• [SUPPLIED RECORDS]:
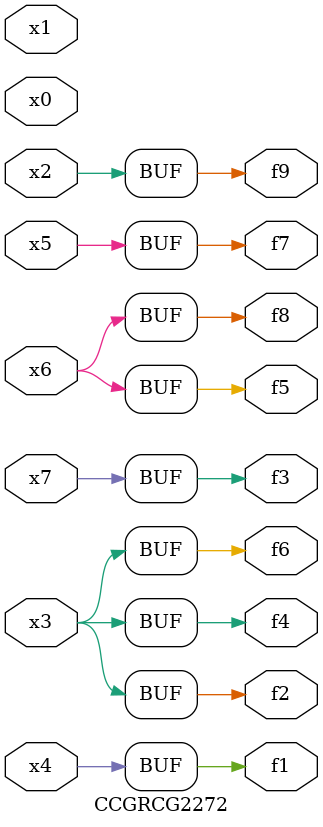
<source format=v>
module CCGRCG2272(
	input x0, x1, x2, x3, x4, x5, x6, x7,
	output f1, f2, f3, f4, f5, f6, f7, f8, f9
);
	assign f1 = x4;
	assign f2 = x3;
	assign f3 = x7;
	assign f4 = x3;
	assign f5 = x6;
	assign f6 = x3;
	assign f7 = x5;
	assign f8 = x6;
	assign f9 = x2;
endmodule

</source>
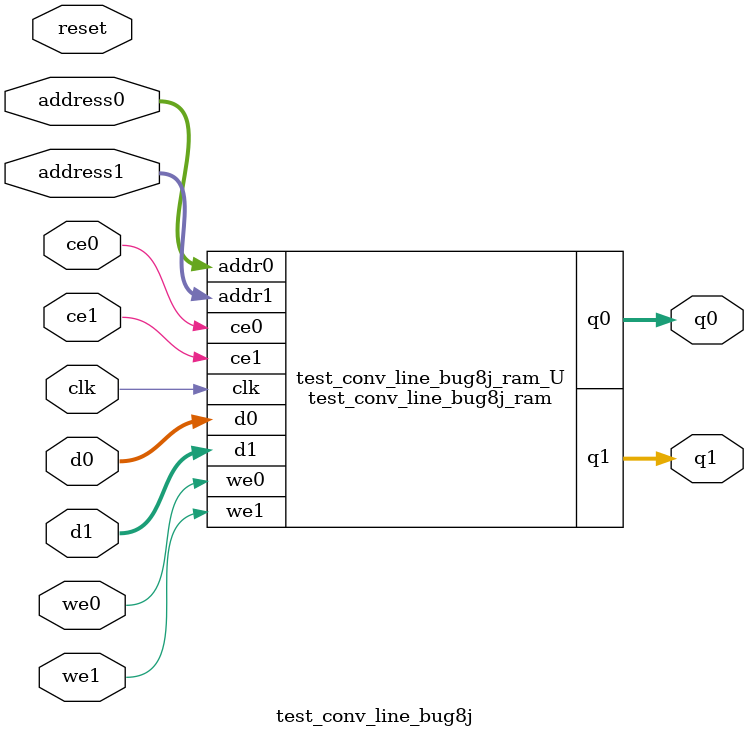
<source format=v>
`timescale 1 ns / 1 ps
module test_conv_line_bug8j_ram (addr0, ce0, d0, we0, q0, addr1, ce1, d1, we1, q1,  clk);

parameter DWIDTH = 4;
parameter AWIDTH = 16;
parameter MEM_SIZE = 61824;

input[AWIDTH-1:0] addr0;
input ce0;
input[DWIDTH-1:0] d0;
input we0;
output reg[DWIDTH-1:0] q0;
input[AWIDTH-1:0] addr1;
input ce1;
input[DWIDTH-1:0] d1;
input we1;
output reg[DWIDTH-1:0] q1;
input clk;

(* ram_style = "block" *)reg [DWIDTH-1:0] ram[0:MEM_SIZE-1];




always @(posedge clk)  
begin 
    if (ce0) begin
        if (we0) 
            ram[addr0] <= d0; 
        q0 <= ram[addr0];
    end
end


always @(posedge clk)  
begin 
    if (ce1) begin
        if (we1) 
            ram[addr1] <= d1; 
        q1 <= ram[addr1];
    end
end


endmodule

`timescale 1 ns / 1 ps
module test_conv_line_bug8j(
    reset,
    clk,
    address0,
    ce0,
    we0,
    d0,
    q0,
    address1,
    ce1,
    we1,
    d1,
    q1);

parameter DataWidth = 32'd4;
parameter AddressRange = 32'd61824;
parameter AddressWidth = 32'd16;
input reset;
input clk;
input[AddressWidth - 1:0] address0;
input ce0;
input we0;
input[DataWidth - 1:0] d0;
output[DataWidth - 1:0] q0;
input[AddressWidth - 1:0] address1;
input ce1;
input we1;
input[DataWidth - 1:0] d1;
output[DataWidth - 1:0] q1;



test_conv_line_bug8j_ram test_conv_line_bug8j_ram_U(
    .clk( clk ),
    .addr0( address0 ),
    .ce0( ce0 ),
    .we0( we0 ),
    .d0( d0 ),
    .q0( q0 ),
    .addr1( address1 ),
    .ce1( ce1 ),
    .we1( we1 ),
    .d1( d1 ),
    .q1( q1 ));

endmodule


</source>
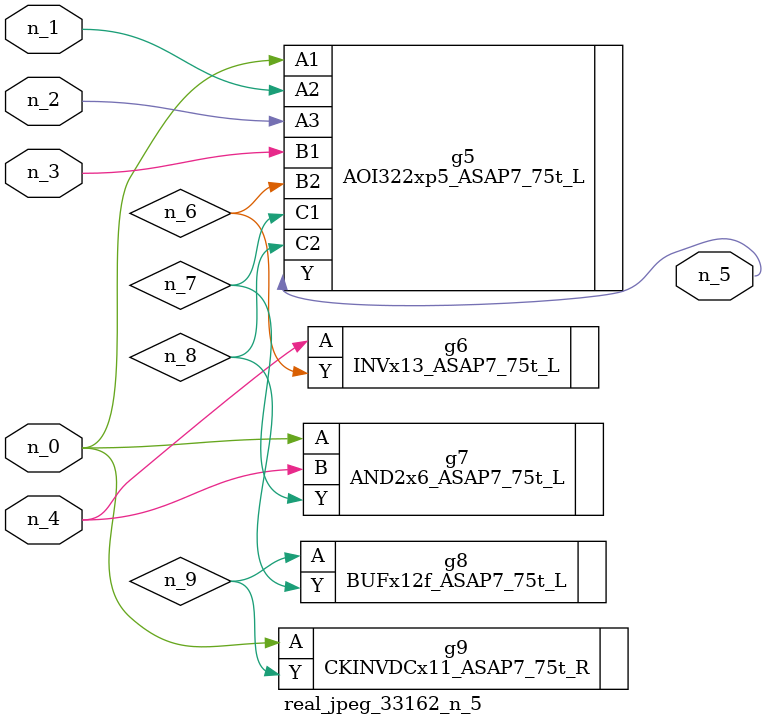
<source format=v>
module real_jpeg_33162_n_5 (n_4, n_0, n_1, n_2, n_3, n_5);

input n_4;
input n_0;
input n_1;
input n_2;
input n_3;

output n_5;

wire n_8;
wire n_6;
wire n_7;
wire n_9;

AOI322xp5_ASAP7_75t_L g5 ( 
.A1(n_0),
.A2(n_1),
.A3(n_2),
.B1(n_3),
.B2(n_6),
.C1(n_7),
.C2(n_8),
.Y(n_5)
);

AND2x6_ASAP7_75t_L g7 ( 
.A(n_0),
.B(n_4),
.Y(n_7)
);

CKINVDCx11_ASAP7_75t_R g9 ( 
.A(n_0),
.Y(n_9)
);

INVx13_ASAP7_75t_L g6 ( 
.A(n_4),
.Y(n_6)
);

BUFx12f_ASAP7_75t_L g8 ( 
.A(n_9),
.Y(n_8)
);


endmodule
</source>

• [GOAL OF THE EXERCISE]:
Wherever a line above contains "begin", copy that line.

• [THE COMPLETED TASK]:
begin 
    if (ce0) begin
begin 
    if (ce1) begin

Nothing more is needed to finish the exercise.